Since her father's death Lucy has spent her Christmases alone. It's such a sad state of affairs for someone so funny and bright. As a character, Lucy is such a treat (in fact, the child in my fifth book, Prayers for the Dying was named after this Lucy, not Lucy Maud Montgomery, another heroine of mine who preferred the name Maud). From the get go, we know Peter is not her type. Sure he's handsome, and suave but he's not for her. Jack, a down to earth guy next door, is way more Lucy's type and he proves it as the story progresses. We begin rooting for them early on.

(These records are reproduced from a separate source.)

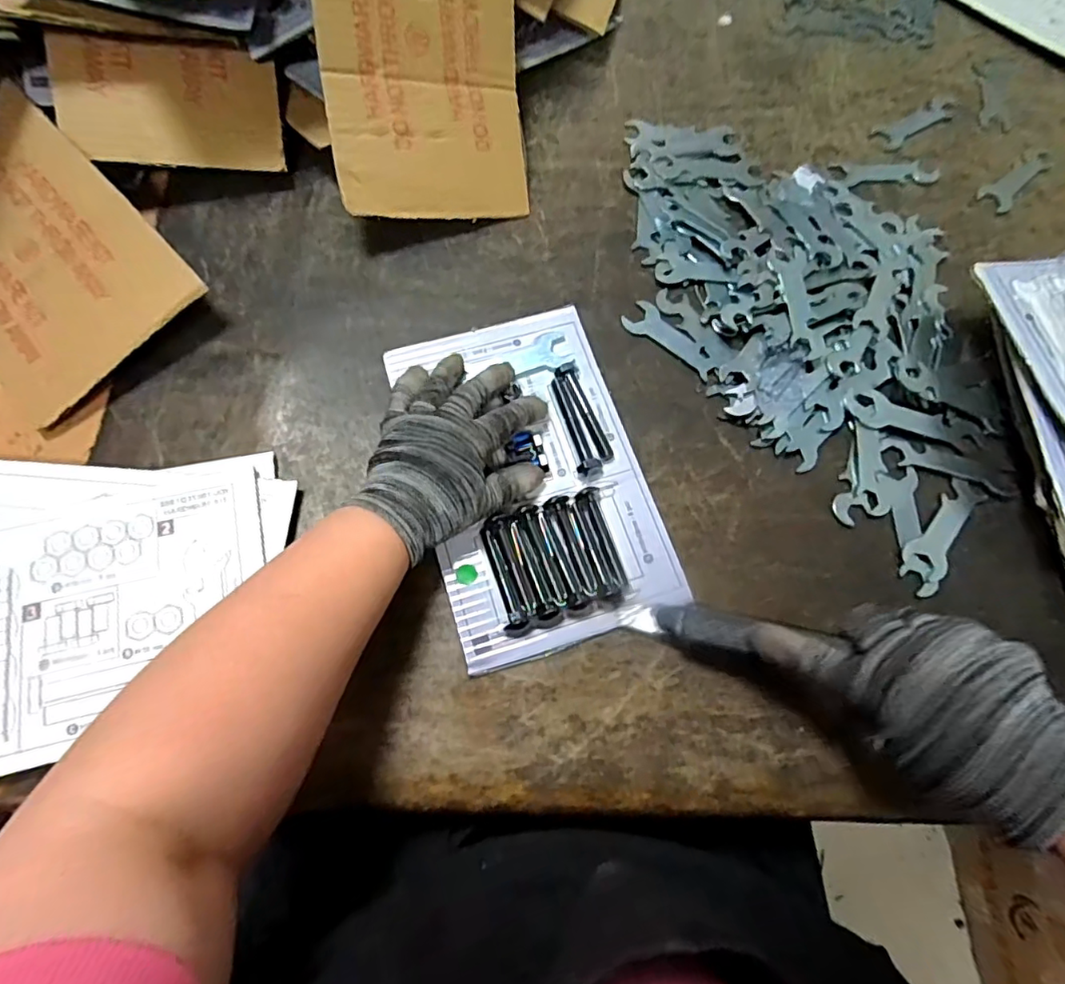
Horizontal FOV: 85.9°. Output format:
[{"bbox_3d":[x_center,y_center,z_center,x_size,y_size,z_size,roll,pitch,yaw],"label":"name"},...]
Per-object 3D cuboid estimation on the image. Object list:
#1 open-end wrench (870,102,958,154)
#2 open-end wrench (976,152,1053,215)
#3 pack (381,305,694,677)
[{"bbox_3d":[0.345,-0.330,0.510,0.087,0.004,0.024,-30,74,-12],"label":"open-end wrench"},{"bbox_3d":[0.416,-0.267,0.491,0.086,0.004,0.028,-38,76,-14],"label":"open-end wrench"},{"bbox_3d":[-0.002,-0.017,0.391,0.146,0.015,0.238,-15,72,-7],"label":"pack"}]

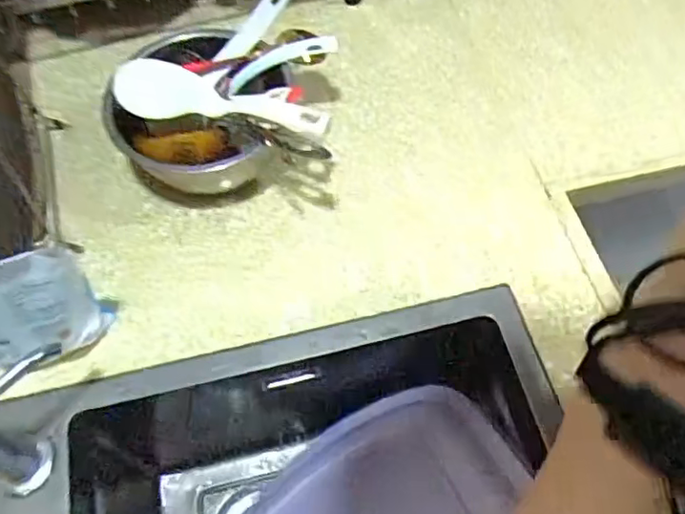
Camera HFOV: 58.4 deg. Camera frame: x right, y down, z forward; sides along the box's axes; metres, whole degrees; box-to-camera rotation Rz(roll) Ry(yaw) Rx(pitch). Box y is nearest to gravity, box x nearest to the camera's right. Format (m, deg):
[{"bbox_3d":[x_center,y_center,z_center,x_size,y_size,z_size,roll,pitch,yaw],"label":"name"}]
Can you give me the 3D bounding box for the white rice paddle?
[{"bbox_3d":[-0.101,-0.140,0.531,0.181,0.024,0.061,8,60,4],"label":"white rice paddle"}]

But it's not just Jack we love, it's Peter and Jack's family, the Callahan's. Who doesn't wish they had a loving, dotting mother and a cheeky and welcoming grandmother? The family (and neighbour) are just the sweetest which only further emphasizes Peter's short comings because he's never appreciated them. The saddest part isn't that the Callahan's have accepted Lucy into their lives based on little more than a few words said under her breath, it's that they all deserve to be a family together. They deserve Lucy just as much as Lucy deserves them. But they are expecting her to marry Peter when she really should be marrying Jack.




The story of Lucy and Jack's relationship is the main thing, and Christmas appears to be just a backdrop. How exactly does that differ from other romantic comedies like THE HOLIDAY? These are movies about people at a pivotal point in their lives who are alone, people who don't deserve to be alone at a time in the year when no one should be alone.  In WHILE YOU WERE SLEEPING Christmas simply magnifies Lucy's loneliness. It makes us root for her success. We want her to find love, be happy and finally put a stamp in her passport, damn it!



WHILE YOU WERE SLEEPING, in my opinion, is the quintessential Christmas love story about loneliness, family and enduring hope. I watch it every year. I cry when Lucy finally confesses the mix up.  I smile when it all turns out in the end. Honestly,  it's the perfect Christmas movie (and I mean this because I didn't write it though I often wish I had). It should be played regularly on television within the standard rotation right up there alongside Elf, Home Alone and all the others. It should be part of the Holiday Movie displays in department stores. And it should be a regular part of your holiday tradition too.